There are some exceptions to the observation that reformulations with HLPs produce paints with film properties similar to the initial conventional paint. One of these concerns the gloss level of the dried paint film. Because a HLP needs to be around 500 nm in diameter to optimize both opacity and binding capacity, one would not expect to be able to replace small particle size latexes in a high gloss paint with a HLP and match the gloss of the initial film, and this is in fact the case. However, the sheen of intermediate gloss/low PVC paints made from HLPs is even lower than one would predict based solely on the large particle size of HLPs; the reason for this is not currently understood. Calculations of the expected change in gloss that would occur by modifying the refractive index near the surface of the film predict a loss of only a few percentage points by placing air voids 100 nm or so beneath the film surface, as is the case with a HLP. Thus it seems unlikely that the effect is caused by refractive index changes alone.




Exterior House Paints
In addition to some of the properties of interest for interior house paints, exterior house paints must have acceptable cracking, dirt pick-up, and chalking resistance, as well as good tint retention and wet adhesion.
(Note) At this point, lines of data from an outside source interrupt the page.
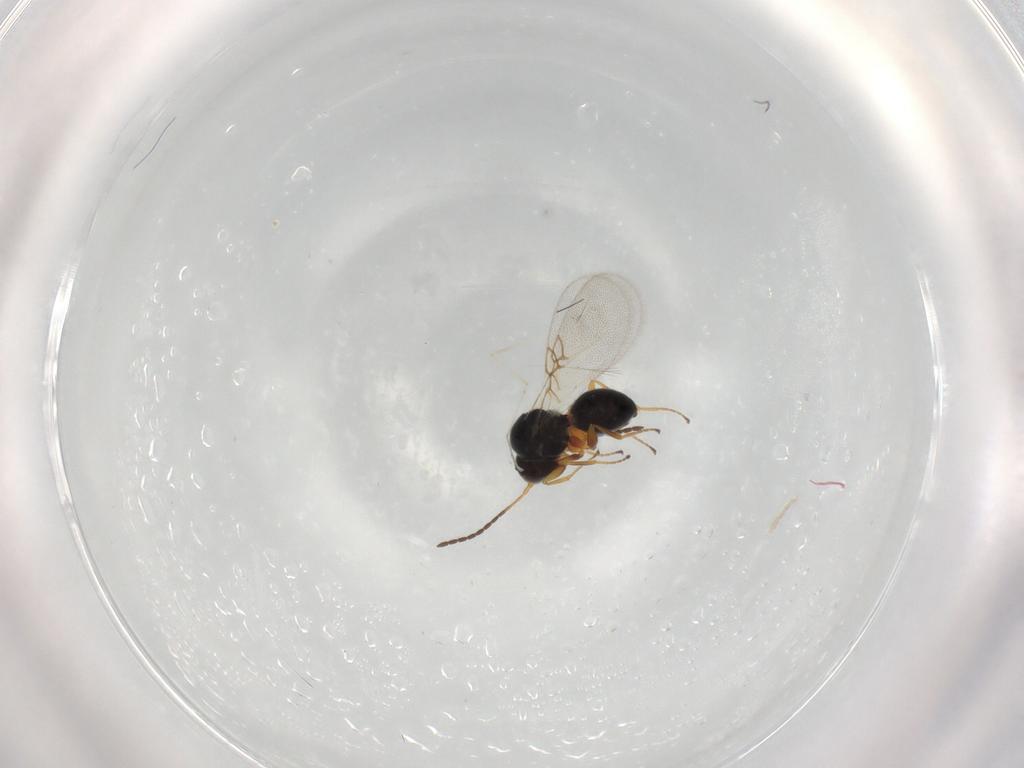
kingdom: Animalia
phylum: Arthropoda
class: Insecta
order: Hymenoptera
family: Figitidae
Just as with interior paints, exterior house paints based on HLPs tend to perform similarly to paints based on conventional binders, with one notable exception. Typical results are shown in Table 5. The one difference in performance of exterior house paints based on HLPs is with tint retention.
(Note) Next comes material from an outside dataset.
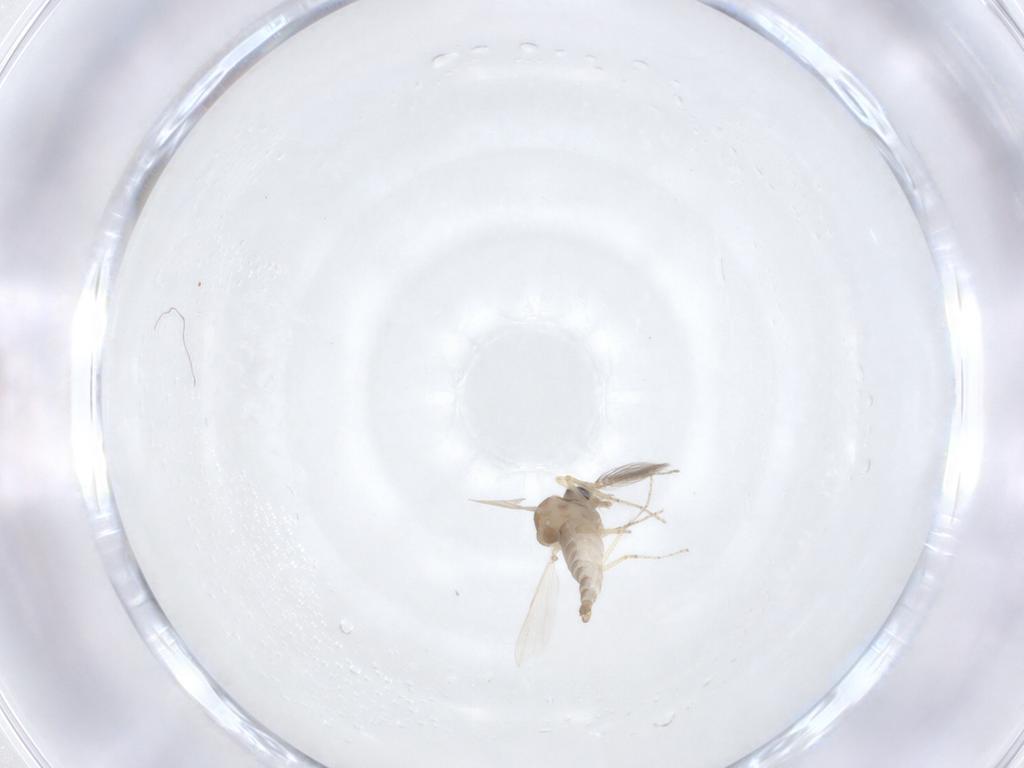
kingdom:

Tinted paints that contain only TiO2 as the white pigment will lighten in color with time as the photoactive TiO2 pigment causes chalking of the film surface. It is well known that paints containing a mixture of TiO2 and opaque polymer will initially darken slightly upon exterior exposure, and then will reverse course and begin to lighten as chalking by the TiO2 begins to dominate.

Paints made from HLPs effectively contain high levels of opaque polymers, and generally contain lower levels of TiO2 than conventional paints. On exterior exposure they behave like opaque polymer containing paints only with a larger initial darkening and a delayed reversal in color change due to chalking. The magnitude of this effect will depend on the paint’s overall PVC and TiO2 level, as well as on the binder composition and degree of TiO2 photoactivity.


Conclusions

Hollow latex particles are a new class of raw materials for paints that function as both binder and pigment. The binder part of a HLP functions similarly to conventional binders of the same composition and structure. The pigment part of a HLP resembles an opaque polymer pigment particle, but because of the unique morphology of a HLP it provides twice the opacity at one half the contribution to PVC that conventional opaque polymers provide. This allows the HLP to be used as a sole binder in a paint, effectively bringing a large number of pigment particles into the formulation without a large increase in PVC. The opacity contribution of the HLP to a paint allows for a large reduction in TiO2 usage for a given level of hiding, with the potential for substantial raw material cost savings. The gloss potential of paints made from HLP is low, as is the burnish resistance of low PVC paints made with HLPs, which probably limits the current generation of HLPs to use in flat paints. However, flat paints made with HLPs offer properties comparable to those made from conventional binders.

This paper was presented at The Waterborne Symposium sponsored by The University of Southern Mississippi School of Polymers and High Performance Materials and The Southern Society for Coatings Technology, 2008, New Orleans, LA.